Document passage:
* * *

The position vectors of two points A,B of a line are a = < 2 ,1 ,7> : b = < 1 , 4 , -1 >
Find the parametric vector equation for any point on the line AB using λ as the parameter.


Homework Equations



In general x = a + λb
Where b is the unit vector of b.


The Attempt at a Solution


b = b/ |b|
So b = <1/ 3√2,4/ 3√2,-1/ 3√2>
so we have
x = < 2 , 1, 7> + λ<1/ 3√2,4/ 3√2,-1/ 3√2>


This correct? Please do not give me the answer but I prefer a hint. Thank you .
 

Answers and Replies

  • #2
33,084
4,788

Homework Statement



The position vectors of two points A,B of a line are a = < 2 ,1 ,7> : b = < 1 , 4 , -1 >
Find the parametric vector equation for any point on the line AB using λ as the parameter.

* * *

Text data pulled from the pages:

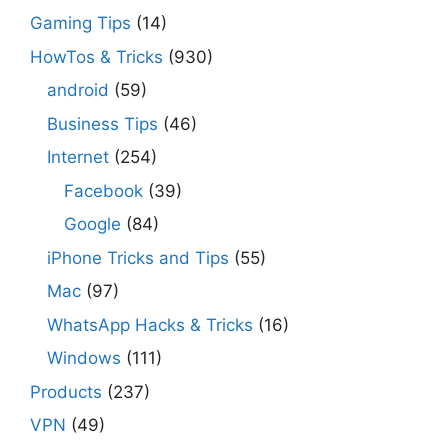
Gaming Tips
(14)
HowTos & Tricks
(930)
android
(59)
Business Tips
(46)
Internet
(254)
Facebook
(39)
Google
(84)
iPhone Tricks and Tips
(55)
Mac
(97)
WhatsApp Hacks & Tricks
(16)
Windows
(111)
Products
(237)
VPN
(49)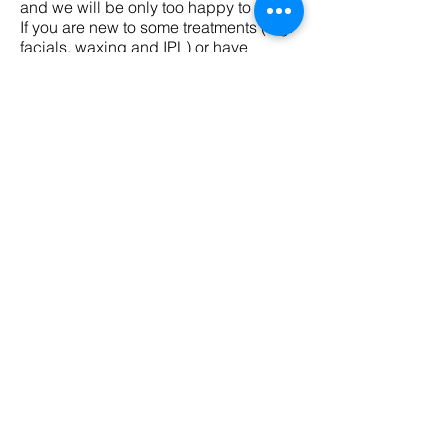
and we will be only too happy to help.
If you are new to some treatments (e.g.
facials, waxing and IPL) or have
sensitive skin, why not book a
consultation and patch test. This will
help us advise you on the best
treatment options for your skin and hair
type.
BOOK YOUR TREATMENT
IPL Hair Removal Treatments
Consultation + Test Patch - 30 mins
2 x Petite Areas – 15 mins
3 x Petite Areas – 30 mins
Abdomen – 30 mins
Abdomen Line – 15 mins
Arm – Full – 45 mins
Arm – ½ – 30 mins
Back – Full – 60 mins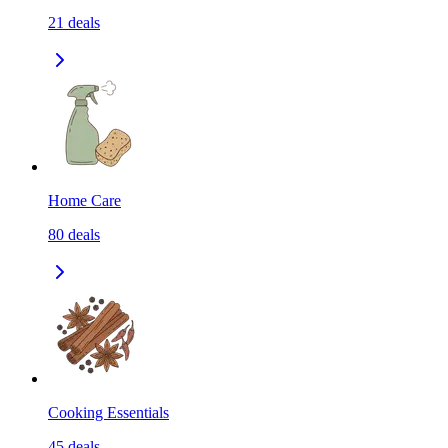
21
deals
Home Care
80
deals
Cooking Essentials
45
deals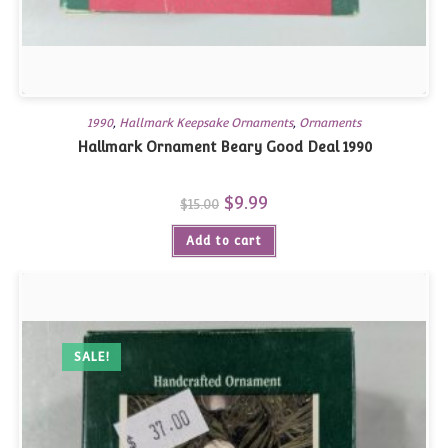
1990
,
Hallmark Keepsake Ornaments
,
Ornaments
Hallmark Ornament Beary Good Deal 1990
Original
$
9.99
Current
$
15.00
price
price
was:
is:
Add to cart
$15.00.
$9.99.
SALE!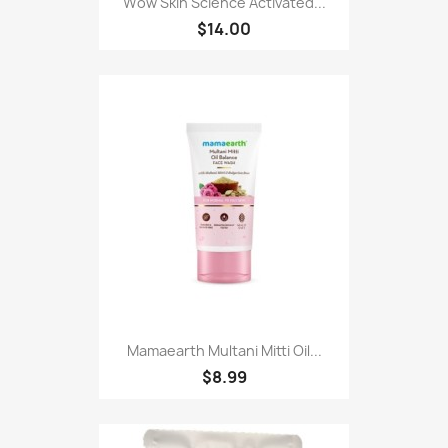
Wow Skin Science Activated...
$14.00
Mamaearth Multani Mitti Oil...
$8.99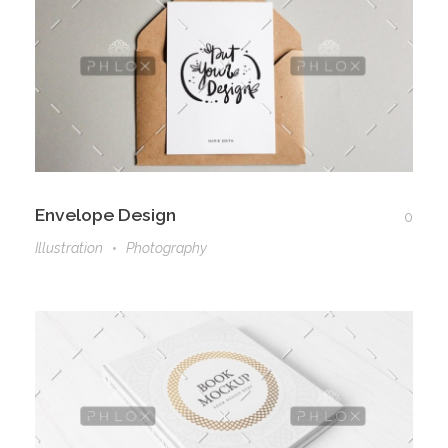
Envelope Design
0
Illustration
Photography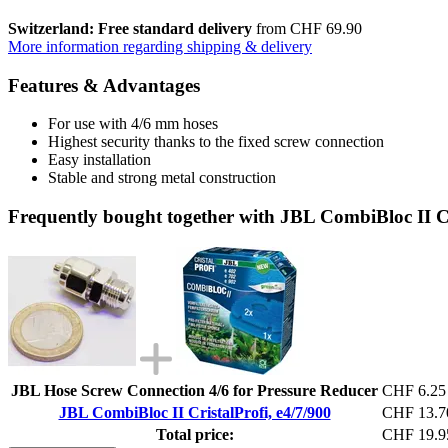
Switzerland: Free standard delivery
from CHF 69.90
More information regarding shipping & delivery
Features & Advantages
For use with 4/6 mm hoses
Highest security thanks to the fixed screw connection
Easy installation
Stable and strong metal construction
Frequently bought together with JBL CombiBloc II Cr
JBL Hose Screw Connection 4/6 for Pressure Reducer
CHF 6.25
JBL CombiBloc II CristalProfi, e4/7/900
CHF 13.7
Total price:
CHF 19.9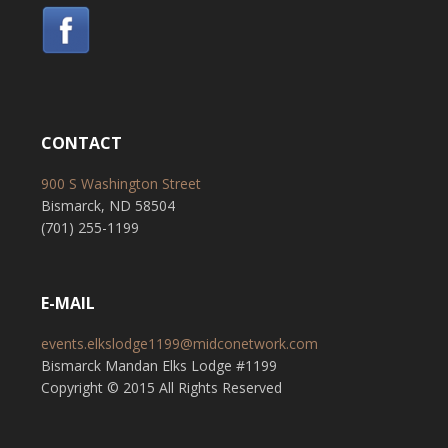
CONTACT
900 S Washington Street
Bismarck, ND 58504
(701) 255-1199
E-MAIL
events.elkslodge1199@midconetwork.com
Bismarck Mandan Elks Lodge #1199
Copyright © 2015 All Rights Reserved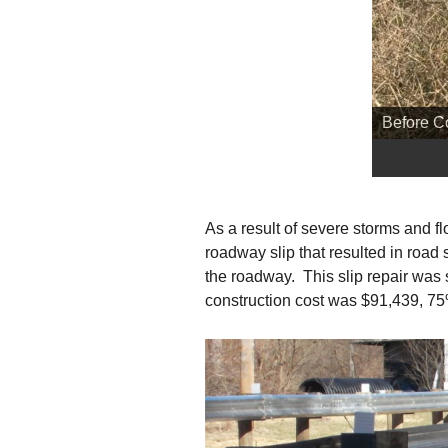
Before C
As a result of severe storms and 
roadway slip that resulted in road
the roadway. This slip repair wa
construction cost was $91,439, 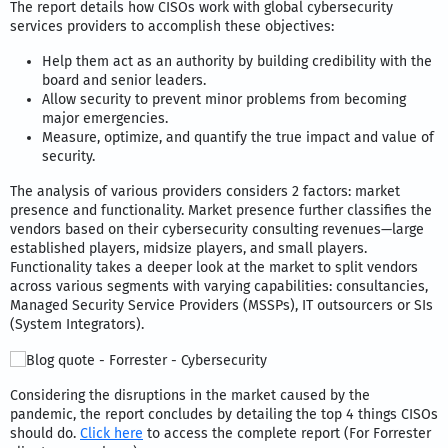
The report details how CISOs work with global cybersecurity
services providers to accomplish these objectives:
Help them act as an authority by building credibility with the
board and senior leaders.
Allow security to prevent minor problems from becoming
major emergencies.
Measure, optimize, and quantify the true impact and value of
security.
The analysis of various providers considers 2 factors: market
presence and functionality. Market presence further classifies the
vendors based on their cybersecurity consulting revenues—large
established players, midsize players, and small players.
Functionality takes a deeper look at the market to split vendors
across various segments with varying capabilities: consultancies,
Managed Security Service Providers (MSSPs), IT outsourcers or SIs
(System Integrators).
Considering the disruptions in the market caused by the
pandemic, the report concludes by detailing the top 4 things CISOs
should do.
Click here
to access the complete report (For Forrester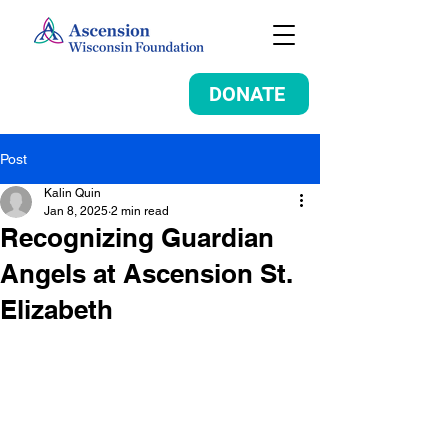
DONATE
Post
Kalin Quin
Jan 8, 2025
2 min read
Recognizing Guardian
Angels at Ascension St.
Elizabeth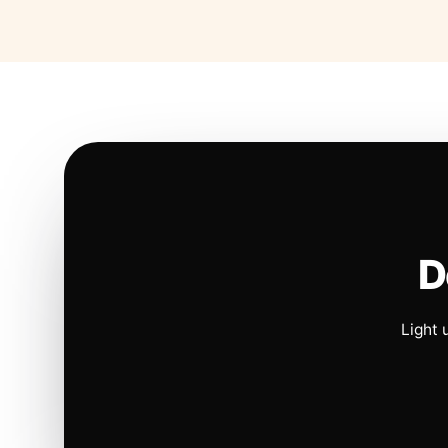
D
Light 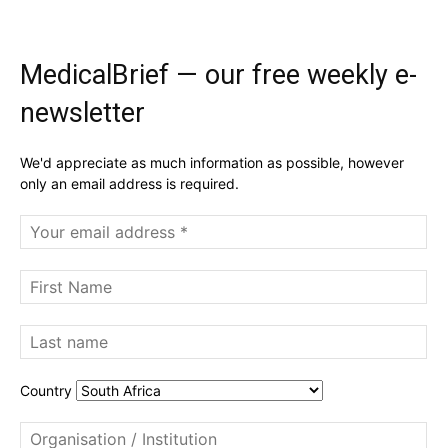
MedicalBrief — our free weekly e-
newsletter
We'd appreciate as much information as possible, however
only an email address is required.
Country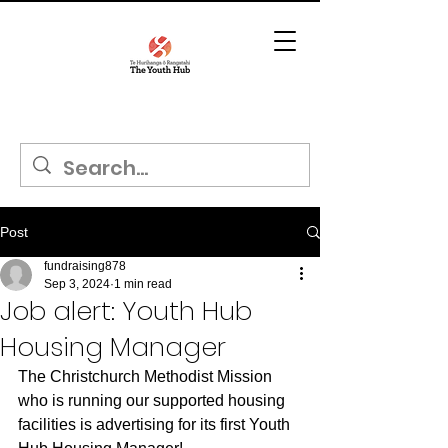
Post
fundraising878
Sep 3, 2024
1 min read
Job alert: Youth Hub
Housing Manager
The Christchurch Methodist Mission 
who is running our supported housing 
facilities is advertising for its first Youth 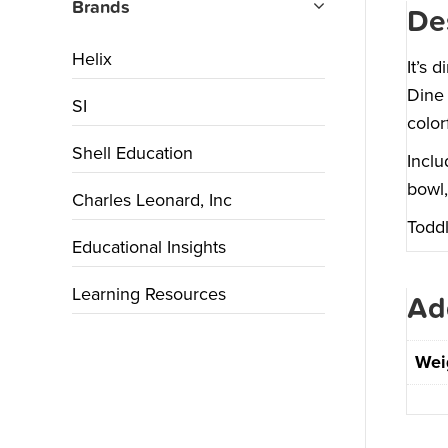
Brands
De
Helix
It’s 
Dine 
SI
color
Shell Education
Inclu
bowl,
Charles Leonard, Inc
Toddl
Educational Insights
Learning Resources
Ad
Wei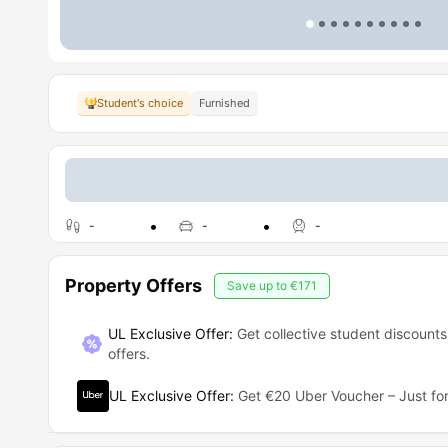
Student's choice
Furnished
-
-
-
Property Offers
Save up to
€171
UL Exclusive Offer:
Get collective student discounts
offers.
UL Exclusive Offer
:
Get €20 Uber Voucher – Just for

* * *

Work order:
Answer these questions from the vector line thread:
(a) What position vector is given for point A?
(b) Which symbol is the parameter supposed to be?
(c) What does the poster ask for instead of the answer?
You won't need the lines to do this.

Task output:
(a) < 2, 1, 7>
(b) λ
(c) A hint